▶ _Directives_:
[1] Please list every fish the pond forum thread says was put into the pond after the move to Ohio, in the order given, with the number of each.
[2] Write the next part of the pond forum thread, starting right after its last sentence and keeping the poster's casual voice.

***** Supplied text

# help me with my pond. PLEASE!!!



## Screamin_99 (Jul 27, 2006)

back about this time last year We bought a small 150 - or so gallon pond from Lowes/Wal-Mart where ever, its a hard plastic preformed pond. It came with a light and a filter and a little attachment thing.

Basically we had everything we needed. well at the time we lived in eastern Ky, its very shaded there but we had the pond setup temporarly under a patio/deck because of my dog (he loves fish and always tried to get into the pond) but anyway we bought some stuff to clean the water and make it safe kinda like you would do for a regular fish tank, we put that in as directed and then we put in some alge killer/destroyer which worked pretty well. about a week or so went by we put two gold fish in it. they lived for 10 months or more and we finally moved to Ohio and these fish died just before we moved. really flat no trees = no shade here in ohio. well we put the pond up (actually down we dug it into the ground this time so it would look better plus the dog cant get near it now lol) and ran it for about 48-72 hours and we introduced our first fish, two gold fish and a blue channel cat fish. all was well. 

about a week later we introduced two fancy tailed / fan tailed goldfish into the pond. once again all was well. another week went by and the pond was staying clear the fish seemed happy we went out and bought a yellow Koi and put in. and then about 3 days later we put in 5 of the feeder goldfish we put the other two in our fish tank inside with our other fish (which are still alive)

**********
***** Dataset content

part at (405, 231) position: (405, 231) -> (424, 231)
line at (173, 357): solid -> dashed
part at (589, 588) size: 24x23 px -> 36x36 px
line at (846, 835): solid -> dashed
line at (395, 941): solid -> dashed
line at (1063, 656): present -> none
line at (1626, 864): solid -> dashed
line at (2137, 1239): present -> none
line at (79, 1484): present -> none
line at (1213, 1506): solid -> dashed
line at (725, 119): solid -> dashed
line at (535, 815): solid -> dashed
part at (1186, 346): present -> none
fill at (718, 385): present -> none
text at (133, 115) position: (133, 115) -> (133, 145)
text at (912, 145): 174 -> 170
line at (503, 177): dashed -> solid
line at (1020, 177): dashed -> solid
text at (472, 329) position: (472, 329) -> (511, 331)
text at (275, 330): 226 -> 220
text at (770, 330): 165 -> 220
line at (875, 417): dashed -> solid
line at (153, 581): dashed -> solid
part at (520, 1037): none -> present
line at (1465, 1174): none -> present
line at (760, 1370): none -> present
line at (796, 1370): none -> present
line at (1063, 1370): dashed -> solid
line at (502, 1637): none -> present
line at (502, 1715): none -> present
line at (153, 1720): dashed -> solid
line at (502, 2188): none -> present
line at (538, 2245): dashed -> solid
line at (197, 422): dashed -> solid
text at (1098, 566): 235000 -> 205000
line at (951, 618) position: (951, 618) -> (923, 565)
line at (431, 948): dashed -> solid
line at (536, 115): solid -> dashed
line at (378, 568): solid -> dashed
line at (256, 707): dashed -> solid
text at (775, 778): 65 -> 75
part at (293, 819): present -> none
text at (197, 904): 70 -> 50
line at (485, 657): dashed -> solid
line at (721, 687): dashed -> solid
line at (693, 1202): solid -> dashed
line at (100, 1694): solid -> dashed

**********

▶ _Response list_:
[1]
- Two gold fish
- A blue channel cat fish
- Two fancy tailed / fan tailed goldfish
- A yellow Koi
- 5 feeder goldfish

[2]
3-4 days go by and 1 by 1 our fish are dieing. 

The pond is in direct sun it sees this sun for pretty much all day long. and its been about 84-97 or so Id say during this time.. well I dunno what really happended.

about 2 days before they all started dieing I had noticed the water a little dirty (we had been planting flowers and such around and got dirt in the pond and just I guess it was just dirty anyway) but I used no cleaners just drained the pond then wiped it all down with a couple paper towels and stuff just to get the grime off the sides. well then they all died?

I dont know if it was a combination of the heat/sun that killed them or what but Id like to put more fish in it, I was recently reading online and found that Koi would get to big for the pond we have. but im shocked I dunno what I did wrong? I didnt add no water cleaners to it like stuff to set up the water and make it safe. that might have been 1 mistake but the other thing I was thinking might have done it was the heat? but they were alive for a long time but it started getting hot and then they all started turning up dead. maybe they neighbors killed them I dunno? 

any help and advice is wanted/needed. Id love to put more fish in it. but I just dont want them to all die out. I can get pictures if needed. 

right now we just put some chlorine in it to keep the water clean. But when I get everything worked out I would like to put fish back in so what would be a good way to do this.

I mainly wanna know what im doing wrong and how I can fix it and what I should probably do to fix this? 


Nice site BTW!!!


----------



## Christine (Nov 4, 2005)

If you have chlorine in the water where you live it will dissipate over time (I think most people still use remover). If you have chloramine in the water where you live it will not dissipate and you *must* use a remover (it must be capable of removing chloramines preferrably ammonia as well.. some removers only remove chlorine). That was likely mistake #1.

Mistake #2 Too many fish that get too large being introduced too fast to the pond. I strongly urge you to read this thread  on the nitrogen cycle. Tho it is geared for an aquarium, the cycle still applies to ponds. Goldfish have a reputation for producing very large amounts of ammonia.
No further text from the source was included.